Donadio Mauro D, Brito Ângelo B, Riechelmann Rachel P
AC Camargo Cancer Center, São Paulo, Brazil.
Clinical Oncology Department, AC Camargo Cancer Center, R. Prof. Antonio Prudente 211, Liberdade, São Paulo 01509010, Brazil.
Ther Adv Med Oncol. 2023 Mar 16;15:17588359231156218. doi: 10.1177/17588359231156218. eCollection 2023.
Gastroenteropancreatic (GEP) neuroendocrine neoplasms with Ki-67 > 20% were subdivided in the most recent 2019 World Health Organization histopathological classification into grade 3 (G3) neuroendocrine tumors (NETs), described as well-differentiated tumors, and neuroendocrine carcinomas, which are described as poorly differentiated tumors.
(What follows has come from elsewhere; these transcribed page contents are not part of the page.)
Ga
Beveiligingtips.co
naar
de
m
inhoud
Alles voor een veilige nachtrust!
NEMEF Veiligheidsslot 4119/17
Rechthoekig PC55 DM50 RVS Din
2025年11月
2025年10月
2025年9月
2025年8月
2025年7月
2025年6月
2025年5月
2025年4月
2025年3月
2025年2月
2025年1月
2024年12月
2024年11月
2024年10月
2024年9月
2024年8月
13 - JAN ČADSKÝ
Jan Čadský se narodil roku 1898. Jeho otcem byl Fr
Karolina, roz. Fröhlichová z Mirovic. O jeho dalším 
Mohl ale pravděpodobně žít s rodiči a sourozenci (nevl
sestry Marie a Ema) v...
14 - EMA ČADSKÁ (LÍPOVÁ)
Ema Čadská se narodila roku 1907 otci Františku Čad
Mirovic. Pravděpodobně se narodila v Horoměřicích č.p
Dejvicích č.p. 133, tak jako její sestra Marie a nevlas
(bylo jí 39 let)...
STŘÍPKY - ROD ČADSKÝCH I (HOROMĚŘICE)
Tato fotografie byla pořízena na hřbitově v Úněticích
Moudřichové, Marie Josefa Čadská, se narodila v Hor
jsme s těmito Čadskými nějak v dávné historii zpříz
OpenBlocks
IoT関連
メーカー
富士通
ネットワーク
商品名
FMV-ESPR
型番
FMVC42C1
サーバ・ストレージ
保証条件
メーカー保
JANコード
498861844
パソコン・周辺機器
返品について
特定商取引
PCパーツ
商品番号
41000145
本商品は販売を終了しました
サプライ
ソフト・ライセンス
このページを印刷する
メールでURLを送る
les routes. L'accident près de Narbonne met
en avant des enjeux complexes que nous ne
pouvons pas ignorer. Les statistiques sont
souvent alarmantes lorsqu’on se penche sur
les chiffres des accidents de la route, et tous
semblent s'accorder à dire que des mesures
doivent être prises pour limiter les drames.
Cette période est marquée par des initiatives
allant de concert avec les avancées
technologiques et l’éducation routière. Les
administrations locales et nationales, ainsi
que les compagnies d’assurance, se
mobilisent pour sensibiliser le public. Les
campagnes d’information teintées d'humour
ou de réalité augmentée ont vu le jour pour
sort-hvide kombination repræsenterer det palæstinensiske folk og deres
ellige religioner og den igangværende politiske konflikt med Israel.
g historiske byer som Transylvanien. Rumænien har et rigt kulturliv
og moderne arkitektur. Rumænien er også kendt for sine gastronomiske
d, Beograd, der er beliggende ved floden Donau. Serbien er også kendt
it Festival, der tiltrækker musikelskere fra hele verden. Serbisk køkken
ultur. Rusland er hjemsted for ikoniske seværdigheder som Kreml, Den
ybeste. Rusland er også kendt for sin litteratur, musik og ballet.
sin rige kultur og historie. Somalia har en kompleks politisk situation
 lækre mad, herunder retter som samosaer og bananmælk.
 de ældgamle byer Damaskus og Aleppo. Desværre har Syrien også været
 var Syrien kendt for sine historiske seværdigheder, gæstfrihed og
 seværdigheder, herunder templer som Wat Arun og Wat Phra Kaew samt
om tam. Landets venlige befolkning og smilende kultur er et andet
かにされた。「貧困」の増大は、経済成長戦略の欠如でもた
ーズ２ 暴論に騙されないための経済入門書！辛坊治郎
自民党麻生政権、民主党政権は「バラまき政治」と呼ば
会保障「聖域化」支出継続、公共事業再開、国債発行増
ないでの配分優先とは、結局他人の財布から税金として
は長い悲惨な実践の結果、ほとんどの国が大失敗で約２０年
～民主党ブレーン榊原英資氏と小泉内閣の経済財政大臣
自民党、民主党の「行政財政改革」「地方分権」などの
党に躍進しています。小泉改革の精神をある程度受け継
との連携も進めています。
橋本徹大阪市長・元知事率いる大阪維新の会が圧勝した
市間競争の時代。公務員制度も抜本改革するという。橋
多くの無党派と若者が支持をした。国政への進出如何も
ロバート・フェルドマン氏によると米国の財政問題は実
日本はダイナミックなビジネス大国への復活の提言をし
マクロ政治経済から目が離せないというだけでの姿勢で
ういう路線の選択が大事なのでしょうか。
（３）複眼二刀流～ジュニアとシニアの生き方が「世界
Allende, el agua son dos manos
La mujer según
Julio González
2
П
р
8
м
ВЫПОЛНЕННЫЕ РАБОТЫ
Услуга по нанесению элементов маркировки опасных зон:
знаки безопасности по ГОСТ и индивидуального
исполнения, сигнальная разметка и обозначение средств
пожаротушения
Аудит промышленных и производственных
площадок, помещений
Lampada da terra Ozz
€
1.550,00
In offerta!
This classification met the demand noted for different prognoses between these subgroups, prompting the need for treatment recommendations for well-differentiated G3 tumors.
We systematically searched medical literature databases and oncology conferences for studies on G3 GEP NET to describe epidemiology, diagnosis, molecular features, and treatments used. We excluded studies that did not discriminate G3 NET data. Data were tabulated and described, and a quality analysis of the reports was performed.
We found 23 published studies and six abstracts; 89.7% of studies were retrospective, six were composed exclusively of G3 NETs. Among 761 patients, the median number of patients per study was 15, most were male and older than 60 years, and functional imaging tests were positive in more than 80% of cases. Overall, the scientific evidence supporting the treatment of G3 GEP NETs is limited. For localized disease, resection remains the standard treatment but there is no evidence to support neoadjuvant or adjuvant therapy. For advanced disease, capecitabine and temozolomide seems to be the most effective option, with a response rate, median progression-free survival, and median overall survival up to 37.9%, 20.6 months, and 41.2 months, respectively.
The latest available data on the epidemiology, diagnosis, molecular changes, and treatment of G3 GEP NET are described. Yet, the level of evidence for treatment recommendations is low, as most studies are retrospective. A treatment algorithm for G3 GEP NET is proposed.
在2019年世界卫生组织最新的组织病理学分类中,Ki-67>20%的胃肠胰(GEP)神经内分泌肿瘤被细分为3级(G3)神经内分泌瘤(NETs),被描述为高分化肿瘤,以及神经内分泌癌,被描述为低分化肿瘤。这种分类满足了这些亚组之间不同预后的需求,促使需要针对高分化G3肿瘤的治疗建议。
我们系统地检索了医学文献数据库和肿瘤学会议,以查找关于G3 GEP NET的研究,以描述其流行病学、诊断、分子特征和所用治疗方法。我们排除了未区分G3 NET数据的研究。对数据进行制表和描述,并对报告进行质量分析。
我们找到了23项已发表的研究和6篇摘要;89.7%的研究是回顾性的,6项研究仅包含G3 NETs。在761例患者中,每项研究的患者中位数为15例,大多数为男性且年龄超过60岁,超过80%的病例功能成像检查呈阳性。总体而言,支持G3 GEP NET治疗的科学证据有限。对于局限性疾病,手术切除仍然是标准治疗方法,但没有证据支持新辅助或辅助治疗。对于晚期疾病,卡培他滨和替莫唑胺似乎是最有效的选择,缓解率、无进展生存期和总生存期分别高达37.9%、20.6个月和41.2个月。
描述了G3 GEP NET的流行病学、诊断、分子变化和治疗的最新可用数据。然而,由于大多数研究是回顾性的,治疗建议的证据水平较低。提出了G3 GEP NET的治疗算法。